Along this journey, I even found laughter… in, of all places, the book “Chicken Soup for the Soul, The Cancer Book, 101 Stories of Courage, Support and Love.” [pp.156-158] It was the kind of hearty laughter that brought tears to my eyes… a rolling-on-the-floor kind of laughter!  It may have been stifled for a while, but laughter is still within me.  And soon, smiles will once again reflect the joy down deep in my heart!
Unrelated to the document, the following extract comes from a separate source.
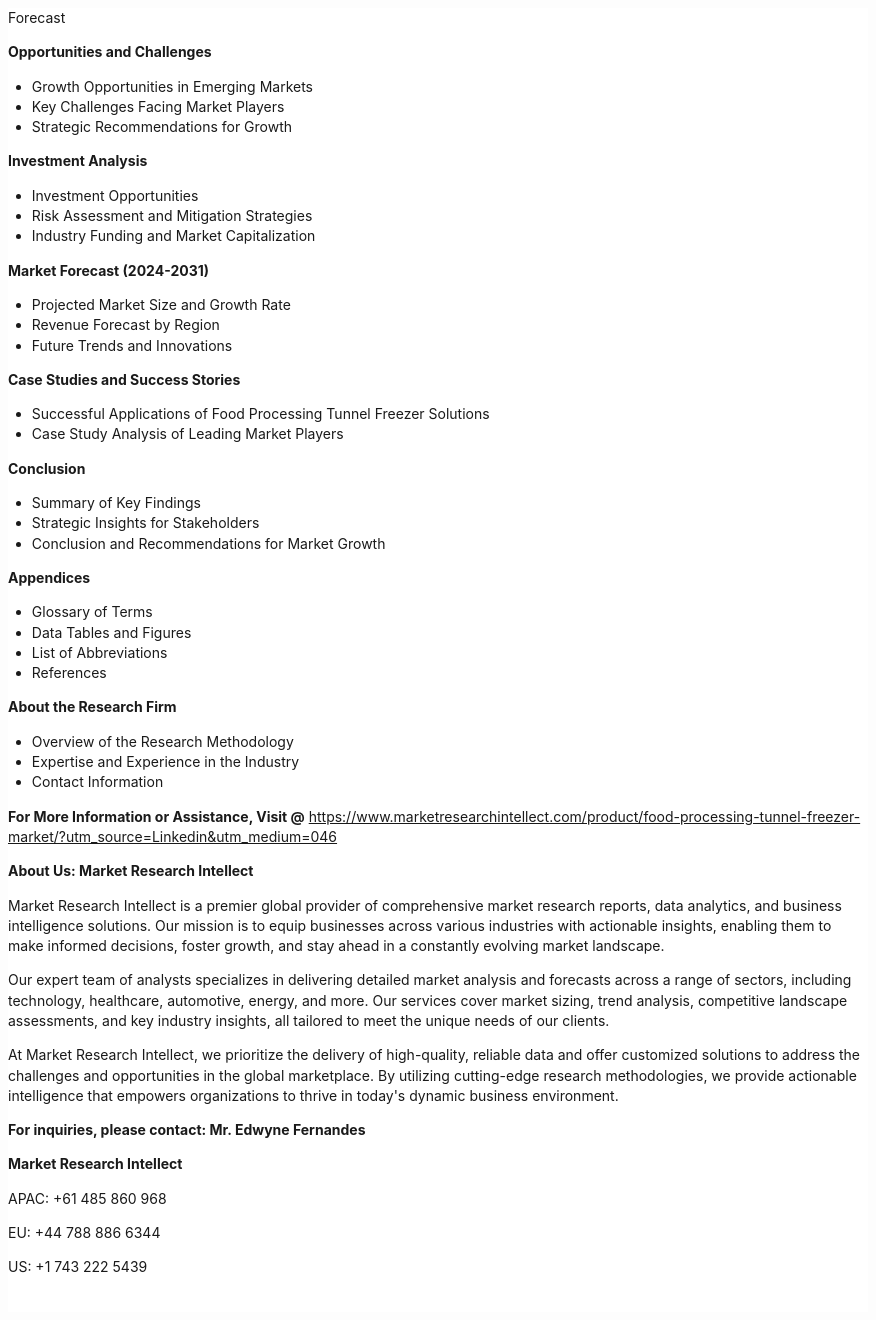 Forecast</li></ul><p><strong>Opportunities and Challenges</strong></p><ul><li>Growth Opportunities in Emerging Markets</li><li>Key Challenges Facing Market Players</li><li>Strategic Recommendations for Growth</li></ul><p><strong>Investment Analysis</strong></p><ul><li>Investment Opportunities</li><li>Risk Assessment and Mitigation Strategies</li><li>Industry Funding and Market Capitalization</li></ul><p><strong>Market Forecast (2024-2031)</strong></p><ul><li>Projected Market Size and Growth Rate</li><li>Revenue Forecast by Region</li><li>Future Trends and Innovations</li></ul><p><strong>Case Studies and Success Stories</strong></p><ul><li>Successful Applications of Food Processing Tunnel Freezer Solutions</li><li>Case Study Analysis of Leading Market Players</li></ul><p><strong>Conclusion</strong></p><ul><li>Summary of Key Findings</li><li>Strategic Insights for Stakeholders</li><li>Conclusion and Recommendations for Market Growth</li></ul><p><strong>Appendices</strong></p><ul><li>Glossary of Terms</li><li>Data Tables and Figures</li><li>List of Abbreviations</li><li>References</li></ul><p><strong>About the Research Firm</strong></p><ul><li>Overview of the Research Methodology</li><li>Expertise and Experience in the Industry</li><li>Contact Information</li></ul></div><div class="article-main__content" data-test-id="publishing-text-block"><p><span class="font-[700]"><strong>For More Information or Assistance, Visit @</strong>&nbsp;<a href="https://www.marketresearchintellect.com/product/food-processing-tunnel-freezer-market/?utm_source=Linkedin&utm_medium=046">https://www.marketresearchintellect.com/product/food-processing-tunnel-freezer-market/?utm_source=Linkedin&utm_medium=046</a></span></p><p><strong>About Us: Market Research Intellect</strong></p><p>Market Research Intellect is a premier global provider of comprehensive market research reports, data analytics, and business intelligence solutions. Our mission is to equip businesses across various industries with actionable insights, enabling them to make informed decisions, foster growth, and stay ahead in a constantly evolving market landscape.</p><p>Our expert team of analysts specializes in delivering detailed market analysis and forecasts across a range of sectors, including technology, healthcare, automotive, energy, and more. Our services cover market sizing, trend analysis, competitive landscape assessments, and key industry insights, all tailored to meet the unique needs of our clients.</p><p>At Market Research Intellect, we prioritize the delivery of high-quality, reliable data and offer customized solutions to address the challenges and opportunities in the global marketplace. By utilizing cutting-edge research methodologies, we provide actionable intelligence that empowers organizations to thrive in today's dynamic business environment.</p><p><strong>For inquiries, please contact: Mr. Edwyne Fernandes</strong></p><p><strong>Market Research Intellect</strong></p><p>APAC: +61 485 860 968</p><p>EU: +44 788 886 6344</p><p>US: +1 743 222 5439</p></div><div class="article-main__content" data-test-id="publishing-text-block">&nbsp;</div>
So, I’m at peace.  I find comfort in knowing God knew this obstacle on my journey before I even came to be.  He knew I would struggle, but He also knew how He would continue to draw me to His side, and provide loving, caring family and friends to support me.  And to know the extent of caring thoughts and prayers from family, friends and neighbors in my community is overwhelming.  As I’ve grappled with life’s changes, I know the Lord has had to carry me at times, but He has also led me through the maze as I’ve slowly learned to accept and deal with what He has allowed to come my way.  And I renew my hope in Him as He leads me forward.

HOPE

Linda A. Roorda

When dark is the way and fear gathers ‘round

When the road seems long with twists and turns

The unexpected now comes into view

Quite unprepared, my course it alters.

 

The vista ahead fraught with fear and stress.
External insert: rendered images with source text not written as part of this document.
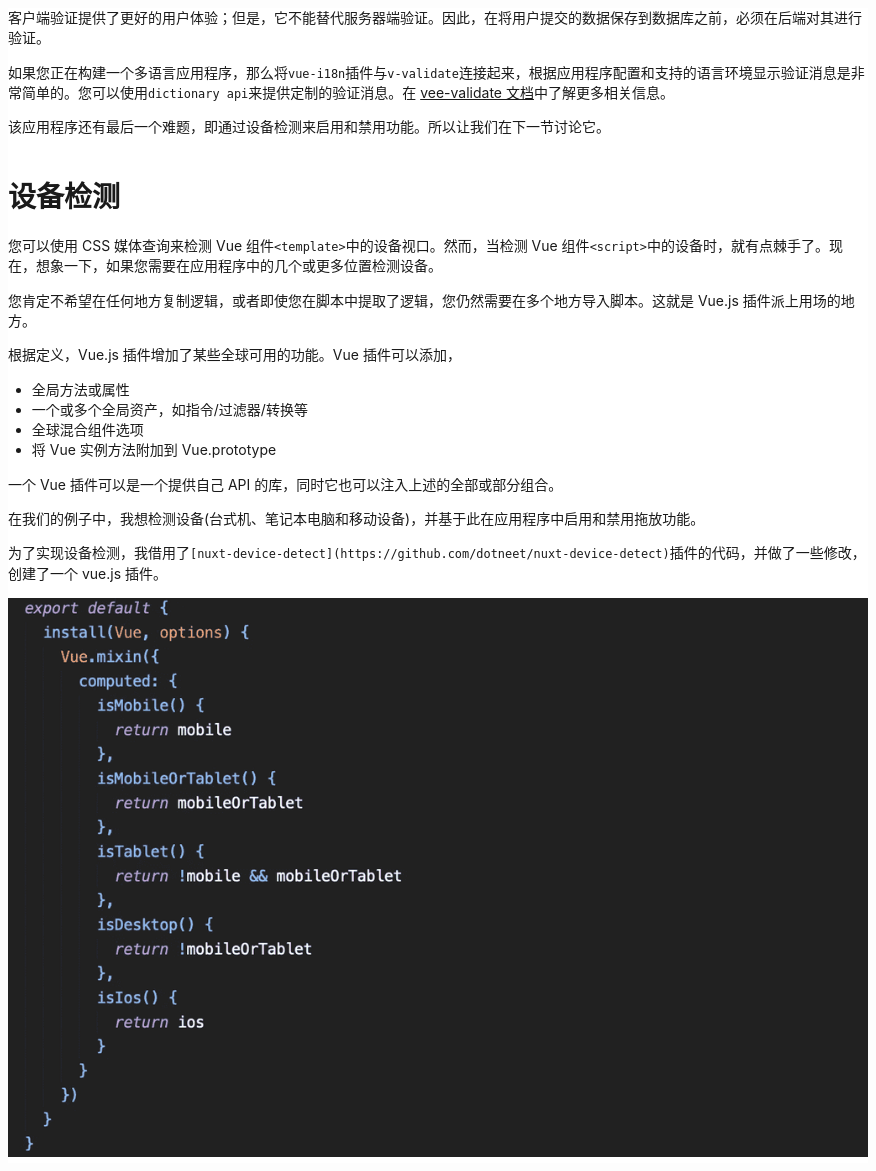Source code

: 客户端验证提供了更好的用户体验；但是，它不能替代服务器端验证。因此，在将用户提交的数据保存到数据库之前，必须在后端对其进行验证。

如果您正在构建一个多语言应用程序，那么将`vue-i18n`插件与`v-validate`连接起来，根据应用程序配置和支持的语言环境显示验证消息是非常简单的。您可以使用`dictionary api`来提供定制的验证消息。在 [vee-validate 文档](https://baianat.github.io/vee-validate/guide/localization.html#aliases)中了解更多相关信息。

该应用程序还有最后一个难题，即通过设备检测来启用和禁用功能。所以让我们在下一节讨论它。

# 设备检测

您可以使用 CSS 媒体查询来检测 Vue 组件`<template>`中的设备视口。然而，当检测 Vue 组件`<script>`中的设备时，就有点棘手了。现在，想象一下，如果您需要在应用程序中的几个或更多位置检测设备。

您肯定不希望在任何地方复制逻辑，或者即使您在脚本中提取了逻辑，您仍然需要在多个地方导入脚本。这就是 Vue.js 插件派上用场的地方。

根据定义，Vue.js 插件增加了某些全球可用的功能。Vue 插件可以添加，

*   全局方法或属性
*   一个或多个全局资产，如指令/过滤器/转换等
*   全球混合组件选项
*   将 Vue 实例方法附加到 Vue.prototype

一个 Vue 插件可以是一个提供自己 API 的库，同时它也可以注入上述的全部或部分组合。

在我们的例子中，我想检测设备(台式机、笔记本电脑和移动设备)，并基于此在应用程序中启用和禁用拖放功能。

为了实现设备检测，我借用了`[nuxt-device-detect](https://github.com/dotneet/nuxt-device-detect)`插件的代码，并做了一些修改，创建了一个 vue.js 插件。

![](img/f6fd432b2ff328ef3228270f13fa5fac.png)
How can this be? Can’t happen to me!

How do I deal with changes to come?

My plate is too full.  I can’t handle more!

 

Why, Lord? I ask. I don’t understand!

As I plunge into the depths of despair.

I’m at a loss.  Why this obstacle?

Why me?  But then… Why should it not be?

 

Some days I’m numb.  Some days I just cry.

With a loss of hope, and a heavy heart

Many life changes I don’t want to face

A grief ensues, a mourning what was.

 

As sadness descends and stress consumes

I want to cry.  I want to scream out.

I haven’t the time.  I just cannot deal.

Difficult questions now haunt all my thoughts.

 

When darkness of night seems far too long

And no answers come to pleading prayers

Hold me tight Lord, in Your arms of peace

That without fear a new day I may face.

 

So I withdraw to an inner retreat

My haven safe away from the pain

A place where I rest to gather my fears

Handing them over, releasing my frets.

 

For there on the side just waiting for me

With arms open wide He hears my deep sighs

The cries of my heart, the fears locked inside

Taking my burdens and guiding my steps.

 

Who but you, Lord?  Who else but you?

Who cares enough to count every tear?

Who feels the pain, the fear and anguish

That steals the joy from within my heart?

 

Hope like a beacon peeks brightly through tears

With a peace that calms my troubled seas

Always at my side with a whisper soft

Drawing me near and holding me close.

 

Though I’ve felt lost while clinging to faith

You’re always here embracing with love

Returning my joy to face each new dawn

Giving me hope in the peace of Your Light.